Local leaders are now shifting transportation policy, including adding 40 kilometers of new bike lanes, speeding up plans to put in place more “20-minute neighborhoods,” and shoring up mass transit. “Every city is talking about how to leverage the moment and reposition itself and focus on a sustainable future,” she says. “If we don’t leverage these moments to make material change, we’re crazy.”

She’s not alone in thinking that this is a special opportunity.

Or Maybe Not

Others are not so sure about the concept. Back in the Financial Times, Natalie Whittle speaks to Anthony Breach, an analyst at the Centre for Cities, who believes that the 15-minute city “would go against the grain of what we know about city life.” He thinks the big cities like London will still have drawing power.

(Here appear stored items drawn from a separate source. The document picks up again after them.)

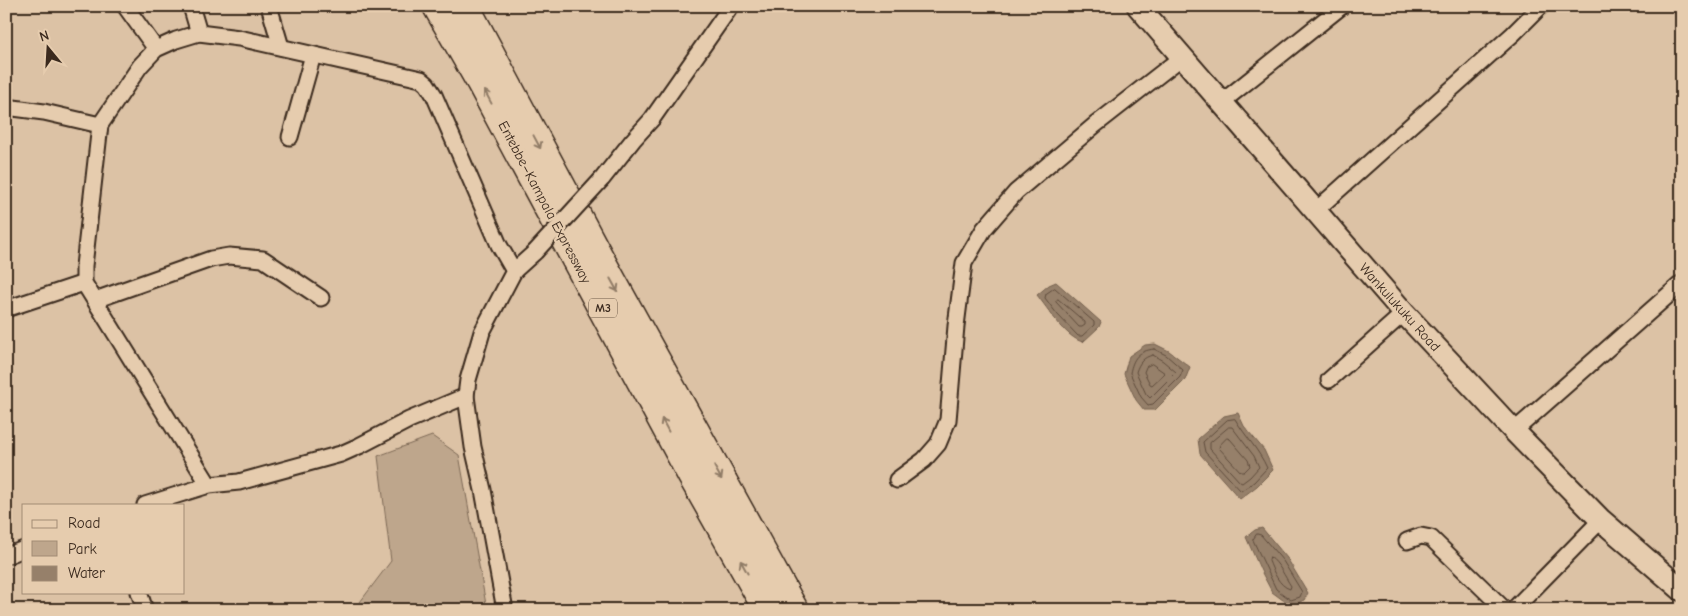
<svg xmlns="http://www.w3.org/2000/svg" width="1688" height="616" viewBox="0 0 1688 616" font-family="'Comic Neue',sans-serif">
  <rect width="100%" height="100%" fill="#dcc2a5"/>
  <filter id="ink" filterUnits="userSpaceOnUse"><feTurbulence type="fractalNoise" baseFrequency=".02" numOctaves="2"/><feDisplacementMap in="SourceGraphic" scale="10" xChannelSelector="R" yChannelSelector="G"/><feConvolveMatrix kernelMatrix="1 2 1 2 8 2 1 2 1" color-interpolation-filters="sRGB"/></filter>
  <g filter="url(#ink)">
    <polygon fill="#bea68c" stroke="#7c6855" points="432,436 459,455 487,610 354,610 391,561 378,456"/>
    <g fill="#96806a" stroke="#725e4c">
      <path d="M1056,282L1101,322L1099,327L1083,342C1066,338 1048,309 1037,295L1049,285Z"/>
      <polygon points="1155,344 1169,351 1190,367 1185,380 1155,410 1144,410 1136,400 1124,374 1129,356 1145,345"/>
      <polygon points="1238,413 1244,426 1264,450 1273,470 1257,486 1240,499 1200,454 1198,439 1224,416"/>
      <polygon points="1262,528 1287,558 1308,593 1304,600 1291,606 1272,592 1261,571 1246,537 1255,530"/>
    </g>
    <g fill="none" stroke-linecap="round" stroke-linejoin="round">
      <g stroke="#5f4c3c" stroke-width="1">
        <polygon points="1055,288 1094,322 1094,325 1082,336 1078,336 1057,314 1045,298 1046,294"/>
        <polygon points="1058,299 1085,322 1085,325 1082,327 1079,327 1056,302"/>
        <path d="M1154,349L1166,355L1183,370L1180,377L1153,404L1148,405L1141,397L1130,373C1133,358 1138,351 1154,349Z"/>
        <path d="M1153,355L1163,361L1176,372L1150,398L1146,394L1136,372C1139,363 1143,357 1153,355Z"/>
        <polygon points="1152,364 1165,373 1152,385 1150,384 1144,372 1146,367"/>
        <path d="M1235,419C1245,436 1259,450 1267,468L1254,482L1241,491L1205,452L1203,442L1227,420Z"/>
        <polygon points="1229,427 1232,427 1254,456 1259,467 1250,477 1242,483 1240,482 1210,449 1210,443"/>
        <polygon points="1227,438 1230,439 1248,460 1250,466 1244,472 1241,472 1219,448 1220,445"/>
        <polygon points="1257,534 1261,535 1283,561 1302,592 1300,597 1291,600 1276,589 1253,540"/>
        <path d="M1270,557C1279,563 1285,577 1291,586L1290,589C1279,586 1273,571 1269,561Z"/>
      </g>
      <g stroke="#3b2a1e" stroke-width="19">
        <g id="street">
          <polyline points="125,6 156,49"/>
          <polyline points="191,6 199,33"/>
          <polyline points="269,6 281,47"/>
          <polyline points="1222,102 1342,6"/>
          <polyline points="6,107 44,112 100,125"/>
          <polyline points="290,137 313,55"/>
          <polyline points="602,179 633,140 652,119 731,6"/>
          <polyline points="1315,211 1513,34 1541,6"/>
          <polyline points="514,271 535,252"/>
          <polyline points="95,300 211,259 229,256 263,259 321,298"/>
          <polyline points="6,309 84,283"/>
          <polyline points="1329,380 1404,313"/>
          <polyline points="1514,431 1682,283"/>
          <polyline points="897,480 924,460 938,444 948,420 956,326 964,263 984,229 1016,192 1095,125 1182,57"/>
          <polyline points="209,485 84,283 84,266 100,125 140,66 156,49 176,40 199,33 239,38 421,79 427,84 434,95 499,245 514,271 482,332 468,380 466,396 473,447 483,490 505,610"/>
          <polyline points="145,505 209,485 239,482 341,454 359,446 409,420 466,396"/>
          <polyline points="1407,541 1421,536 1431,538 1505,610"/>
          <polyline points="6,556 24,549"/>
          <polyline points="139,592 145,610"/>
          <polyline points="1513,610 1601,520"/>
        </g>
      </g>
      <g stroke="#3b2a1e" stroke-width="25">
        <polyline id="secondary" points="1138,6 1404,313 1514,431 1601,520 1682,590"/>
      </g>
      <g stroke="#3b2a1e" stroke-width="31">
        <g id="highway">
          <polyline points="437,6 480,81 691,474 768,610"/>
          <polyline points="465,6 600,259 794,610"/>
        </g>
      </g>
      <use href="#street" stroke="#e6ccae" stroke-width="15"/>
      <use href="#secondary" stroke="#e6ccae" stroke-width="21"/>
      <use href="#highway" stroke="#e6ccae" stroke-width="28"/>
      <g stroke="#3b2a1e" stroke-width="19" stroke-linecap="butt">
        <polyline id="street-bridge" points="535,252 602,179"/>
      </g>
      <use href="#street-bridge" stroke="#e6ccae" stroke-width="15"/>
    </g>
    <defs><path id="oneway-shaft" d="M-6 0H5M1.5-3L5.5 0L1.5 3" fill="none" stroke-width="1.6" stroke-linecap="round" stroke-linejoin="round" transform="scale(1.25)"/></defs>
    <g stroke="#907b66">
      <use href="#oneway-shaft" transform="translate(488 97) rotate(-118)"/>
      <use href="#oneway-shaft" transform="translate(537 142) rotate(62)"/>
      <use href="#oneway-shaft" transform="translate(614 285) rotate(61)"/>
      <use href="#oneway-shaft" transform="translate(665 425) rotate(-118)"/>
      <use href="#oneway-shaft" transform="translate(718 473) rotate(61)"/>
      <use href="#oneway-shaft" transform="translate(744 567) rotate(-119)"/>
    </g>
  </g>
  <g text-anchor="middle" stroke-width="5" stroke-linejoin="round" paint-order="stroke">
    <rect fill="#e6ccae" stroke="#6e5b49" stroke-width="1" x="589" y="298.5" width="28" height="19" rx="4"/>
    <g font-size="12" font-weight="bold" fill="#3b2a1e">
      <text x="603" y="312">M3</text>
    </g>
    <g font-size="14" fill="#3b2a1e" stroke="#e6ccae">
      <text transform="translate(545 202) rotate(62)" y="5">Entebbe–Kampala Expressway</text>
      <text transform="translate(1400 307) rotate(48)" y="5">Wankulukuku Road</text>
    </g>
  </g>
  <rect width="1688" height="616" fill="none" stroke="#e6ccae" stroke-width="25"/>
  <rect x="12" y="12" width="1663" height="591" fill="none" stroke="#3b2a1e" stroke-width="2" filter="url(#ink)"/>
  <rect x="22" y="504" width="162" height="90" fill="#e6ccae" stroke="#a28b74"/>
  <rect x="32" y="520" width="25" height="8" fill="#e6ccae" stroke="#a28b74"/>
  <text x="68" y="528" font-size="15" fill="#3b2a1e">Road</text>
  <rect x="32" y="541" width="25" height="15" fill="#bea68c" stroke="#a28b74"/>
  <text x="68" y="554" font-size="15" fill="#3b2a1e">Park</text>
  <rect x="32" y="566" width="25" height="15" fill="#96806a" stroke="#a28b74"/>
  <text x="68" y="578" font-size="15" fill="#3b2a1e">Water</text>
  <g transform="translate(48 48) rotate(342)" stroke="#e6ccae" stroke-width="4" paint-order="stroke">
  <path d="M0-4L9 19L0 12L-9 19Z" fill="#3b2a1e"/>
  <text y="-8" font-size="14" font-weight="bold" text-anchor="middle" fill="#3b2a1e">N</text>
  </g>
</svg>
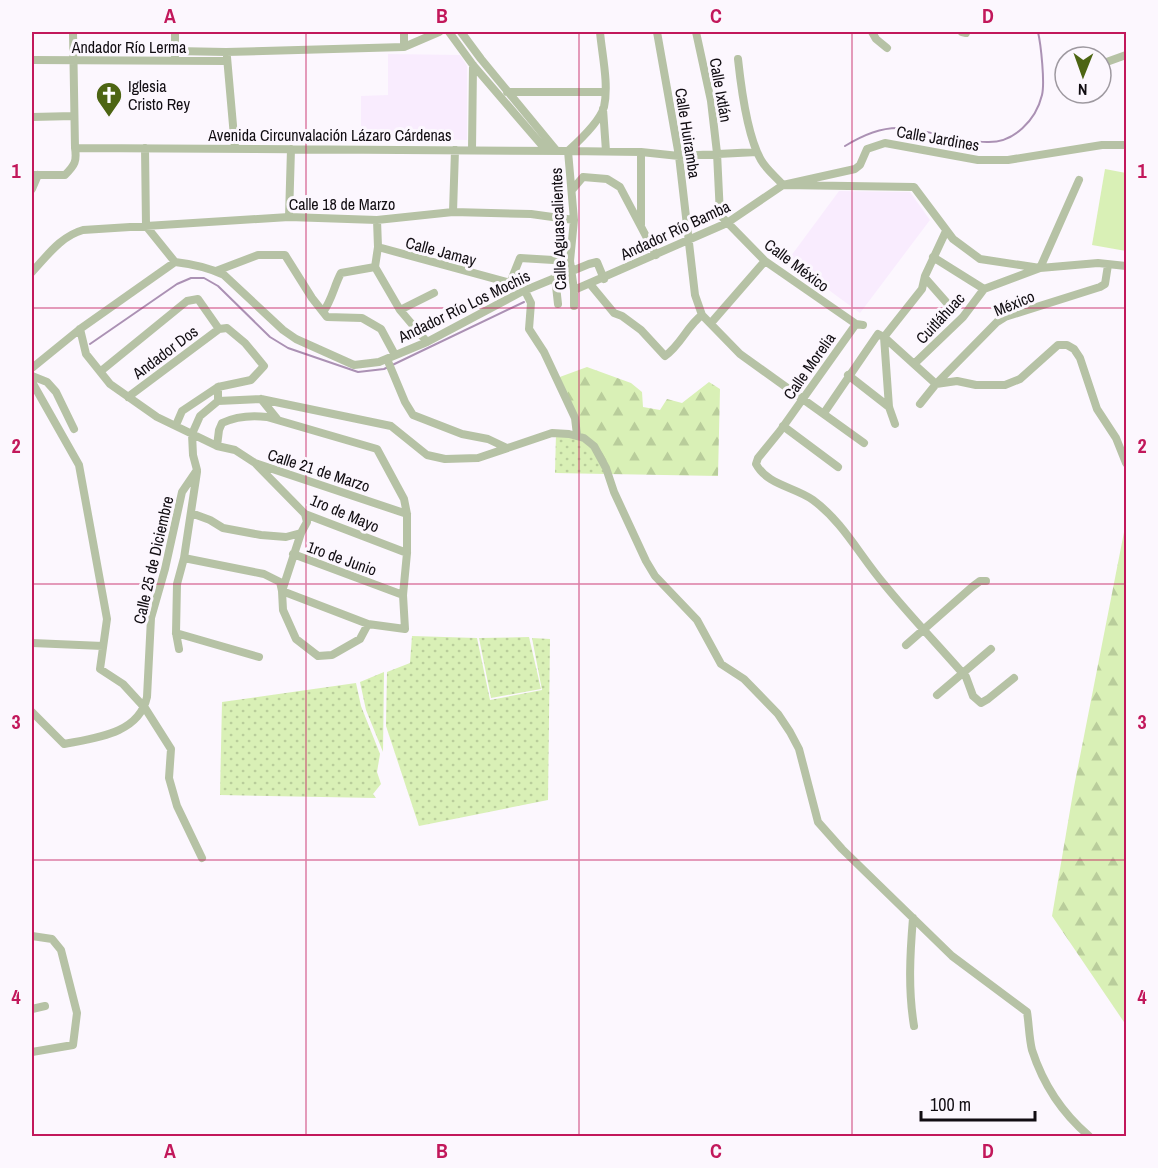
<svg xmlns="http://www.w3.org/2000/svg" width="1158" height="1168" viewBox="0 0 1158 1168" font-family="'Archivo Narrow',sans-serif">
  <defs>
    <pattern id="grass-dots" width="8" height="8" patternUnits="userSpaceOnUse" patternTransform="scale(1.5)"><rect width="8" height="8" fill="#d9f0b6"/><path d="M2 2h.1M6 6h.1" fill="none" stroke="#b9cd9b" stroke-width="1.8" stroke-linecap="round"/></pattern>
    <pattern id="forest-firs" width="22" height="20" patternUnits="userSpaceOnUse" patternTransform="scale(1.5)"><rect width="22" height="20" fill="#d9f0b6"/><path d="M5 1l3.5 6h-7zM16 11l3.5 6h-7z" fill="#b9cd9b"/></pattern>
  </defs>
  <rect width="100%" height="100%" fill="#fcf7fe"/>
  <path fill="#f9ecfe" d="M388,54L460,55L467,66V140L361,138V96L388,95Z
    M839,191L910,192L930,220L860,313L788,260Z"/>
  <path fill="url(#grass-dots)" d="M556,434C590,438 592,445 606,474L555,473Z
    M412,636L477,638L490,700L542,690L532,638L550,639L548,800L419,826L386,726L387,672L410,663Z
    M529,637L541,689L491,698L479,638Z
    M384,672L383,752L366,710L360,682Z
    M356,683L361,706L380,754L377,772L381,784L373,794L376,798L220,795L222,702Z"/>
  <path fill="url(#forest-firs)" d="M587,367L631,383L642,392L643,407L660,410L667,399L682,403L709,382L720,389L718,476L609,474L598,450L578,435L557,378Z
    M1126,522V1025L1052,916L1074,787Z"/>
  <path fill="#d9f0b6" d="M1105,169L1126,173V251L1092,245Z"/>
  <g fill="none" stroke-linecap="round" stroke-linejoin="round">
    <path stroke="#ab91b4" stroke-width="2" d="M845,146C861,136 882,127 901,128C930,130 958,142 987,142C1014,143 1036,120 1042,95C1045,83 1041,45 1038,32
      M90,344L177,284L191,278H204L218,286L270,337L288,348L358,372L384,369L524,302"/>
    <path stroke="#b6c2a5" stroke-width="8" d="M404,32V47
      M449,32L473,65L546,150
      M461,32L481,59L556,150
      M657,32L679,156L695,295L702,315L740,354L864,443
      M696,32L711,101L717,153L720,215L765,261L856,324
      M872,32L876,39L887,48
      M962,32L966,33
      M175,51L226,52L404,47L439,32
      M175,56V32
      M227,57L235,148
      M738,59C741,87 747,136 761,160C766,169 776,177 783,185L914,187L953,239L980,259L1040,268L1098,263L1126,266
      M32,60L227,61
      M1101,64L1126,55
      M507,92H605
      M603,109L606,151
      M32,117L74,116
      M75,148L568,151C579,141 600,121 604,107C609,84 602,55 600,32
      M145,148L146,226L175,262
      M472,150L473,65
      M32,175H65C75,165 77,161 75,148L73,32
      M32,189L38,175
      M572,190L583,177L607,179L620,187L656,255
      M453,212L455,150
      M289,217L291,149
      M377,220L378,247L510,283L526,293L531,303L529,329L544,352L575,418L577,435
      M641,225V152
      M933,257L984,289
      M375,267L400,310L427,342
      M375,267L378,247
      M216,271L258,255H285L312,298L327,317L362,318L381,329L395,355
      M32,272C47,256 61,236 83,230L289,217L377,220L453,212L531,214L574,220
      M555,277L558,304
      M925,278L947,303
      M510,283L520,258L570,261
      M590,284L614,313L622,316L641,330L665,356C681,345 687,326 702,315
      M984,289L1040,268L1079,180
      M574,290L727,223L783,185L855,169L860,165L867,149L885,143L978,160H1008L1102,145H1126
      M574,306V290L570,261L574,220L568,151L641,152L679,156L757,152
      M400,310L434,293
      M323,312C332,300 334,286 341,273L375,267
      M711,323L765,261
      M863,325L856,324L780,431L758,458L756,464C767,485 795,487 813,500C843,522 860,556 884,584C910,616 939,646 966,677L973,696L981,703L988,699L1014,678
      M80,329L86,354L110,384L157,417L217,446L235,450L255,463L407,514
      M884,337L889,407L895,424
      M884,337L936,384
      M387,359L405,402L413,415L462,434L488,439L507,448
      M914,364L963,317L984,289
      M32,368L80,329L175,262C192,264 208,267 224,275L283,330L296,339L354,365L379,362L427,342L521,292L589,264L597,262L604,279
      M101,371L187,301L198,299L219,329L227,328L245,343L264,366L251,380L218,387
      M848,375L889,407
      M32,376L47,382L56,392L74,429
      M32,382L79,465L107,619L100,669L123,684L145,708L171,749L169,778L177,806L202,858
      M936,384L957,381L976,385H1005L1020,379L1058,345H1067L1074,349L1080,358L1097,409L1116,438L1126,463
      M128,397L219,329
      M261,399L278,420
      M920,404L936,384L997,322L1005,317L1100,287L1105,284L1108,265
      M824,413L878,334L884,337L922,289L925,276L946,231
      M176,425L182,411L218,387V401
      M783,426L838,467
      M256,464L305,514L407,553
      M191,513L210,520L223,528L261,535L286,537L301,533L307,522L305,514
      M301,533L282,591L283,610L296,639L318,656L332,655L360,639L368,624
      M293,554L403,595
      M184,558L264,574L280,582L282,591L368,624L405,629L403,595L407,553V514L404,499L377,449L267,417C251,415 237,416 222,423L219,430L217,446
      M176,633L259,657
      M32,643L103,646
      M906,645L972,587L980,581H986
      M179,649L176,633L177,584L184,558L197,472
      M937,695L991,649
      M32,712L64,744C95,738 139,734 147,697L151,618L165,569L182,492L197,470L193,455L192,434L200,416L218,401L261,399L391,426L427,455L445,459L478,458L552,433L569,434L584,438L594,446L606,468L614,492L646,561L655,576L697,620L721,664L744,679L778,714L790,732L799,749L818,822L842,849L952,956L1027,1012C1029,1024 1029,1038 1032,1050C1043,1084 1062,1113 1089,1136
      M913,918C910,954 908,989 914,1026
      M32,936L52,939L61,950L77,1013L73,1045L32,1052
      M32,1009L45,1006"/>
  </g>
  <path fill="none" stroke="#c2185b" stroke-width="1.5" stroke-opacity="0.55" d="M306,32V1136M579,32V1136M852,32V1136M32,308H1126M32,584H1126M32,860H1126"/>
  <defs>
    <g id="church-pin" transform="scale(1.35)"><path d="M0 17L-7.5 6A9.5 9.5 0 1 1 7.5 6Z" fill="#4d6513" stroke="#fcf7fe"/><path d="M-1.2-6h2.4v3.5h3.3v2.4h-3.3V6h-2.4V-.1h-3.3v-2.4h3.3Z" fill="#fff"/></g>
  </defs>
  <g fill-rule="evenodd">
    <use href="#church-pin" x="109" y="95"/>
  </g>
  <g text-anchor="middle" stroke-width="6" stroke-linejoin="round" paint-order="stroke">
    <g font-size="16" fill="#110d12" stroke="#fcf7fe">
      <text x="129" y="53">Andador Río Lerma</text>
      <text transform="translate(721 90) rotate(80)" y="6">Calle Ixtlán</text>
      <text transform="translate(688 133) rotate(81)" y="6">Calle Huiramba</text>
      <text x="330" y="141">Avenida Circunvalación Lázaro Cárdenas</text>
      <text transform="translate(938 138) rotate(10)" y="6">Calle Jardines</text>
      <text x="342" y="210">Calle 18 de Marzo</text>
      <text transform="translate(558 229) rotate(-92)" y="6">Calle Aguascalientes</text>
      <text transform="translate(675 230) rotate(-25)" y="6">Andador Río Bamba</text>
      <text transform="translate(441 251) rotate(15)" y="6">Calle Jamay</text>
      <text transform="translate(797 265) rotate(37)" y="6">Calle México</text>
      <text transform="translate(1014 303) rotate(-22)" y="6">México</text>
      <text transform="translate(464 306) rotate(-26)" y="6">Andador Río Los Mochis</text>
      <text transform="translate(940 318) rotate(-47)" y="6">Cuitláhuac</text>
      <text transform="translate(165 352) rotate(-37)" y="6">Andador Dos</text>
      <text transform="translate(809 366) rotate(-55)" y="6">Calle Morelia</text>
      <text transform="translate(319 470) rotate(18)" y="6">Calle 21 de Marzo</text>
      <text transform="translate(345 513) rotate(23)" y="6">1ro de Mayo</text>
      <text transform="translate(342 558) rotate(20)" y="6">1ro de Junio</text>
      <text transform="translate(153 560) rotate(-77)" y="6">Calle 25 de Diciembre</text>
    </g>
    <g font-size="16" fill="#110d12" stroke="#fcf7fe" text-anchor="start">
      <text x="128" y="92">Iglesia<tspan x="128" dy="18">Cristo Rey</tspan></text>
    </g>
  </g>
  <rect width="1158" height="1168" fill="none" stroke="#fcf7fe" stroke-width="66"/>
  <g transform="translate(1083 75) rotate(181)"><circle r="28" fill="#fcf7fe" stroke="#9e99a0" stroke-width="1.5"/>
  <path d="M0-4.5L10 22L0 15L-10 22Z" fill="#4d6513"/>
  <text y="-9" font-size="16" font-weight="bold" text-anchor="middle" fill="#110d12">N</text>
  </g>
  <path d="M921 1111v9h114v-9" fill="none" stroke="#110d12" stroke-width="3"/>
  <text x="930" y="1111" font-size="18" fill="#110d12" stroke="#fcf7fe" stroke-width="4.5" paint-order="stroke">100 m</text>
  <rect x="33" y="33" width="1092" height="1102" fill="none" stroke="#c2185b" stroke-width="2"/>
  <g font-size="20" text-anchor="middle" font-weight="bold" fill="#c2185b">
    <text x="170" y="23">A</text>
    <text x="442" y="23">B</text>
    <text x="716" y="23">C</text>
    <text x="988" y="23">D</text>
    <text x="16" y="178">1</text>
    <text x="1142" y="178">1</text>
    <text x="16" y="453">2</text>
    <text x="1142" y="453">2</text>
    <text x="16" y="729">3</text>
    <text x="1142" y="729">3</text>
    <text x="16" y="1004">4</text>
    <text x="1142" y="1004">4</text>
    <text x="170" y="1158">A</text>
    <text x="442" y="1158">B</text>
    <text x="716" y="1158">C</text>
    <text x="988" y="1158">D</text>
  </g>
</svg>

There are special qualities about information exchanged face to face which video calls have not been able to replicate. We can observe that demand in the price that people are willing to pay to live and work in London… Historically, with the invention of the telegraph, phone, internet . . . every time there’s technological progress people predict we will all be able to work in the countryside. But the attractiveness of city centres only increases; the information that can only be exchanged face to face becomes more valuable in relative terms.

This Time it’s Different

I am not so sure that Breach is right this time; the shift isn’t just technological but it is also biological. I am not even certain that he is right about his history. The telegraph and the phone were part of the Second Industrial Revolution between 1870 and 1914 that actually created the office, gave us a reason to go there, and the transportation technology to get there. Ryan Avent described it in his book The Wealth of Humans:

This was the era in which modern sanitation and indoor plumbing were developed, and in which cities grew to truly modern size, in scale and population. It was the period that gave us what are still today the most advanced personal mobility technologies: the automobile and the airplane. It was this period that made the modern world what it is.

We are now at some point in the middle of the Third Industrial Revolution, the digital revolution, and it could well be that we are going through yet another massive change in the way we work, live, and organize our society. It’s just happening much faster, thanks to a big kick in the butt from the coronavirus.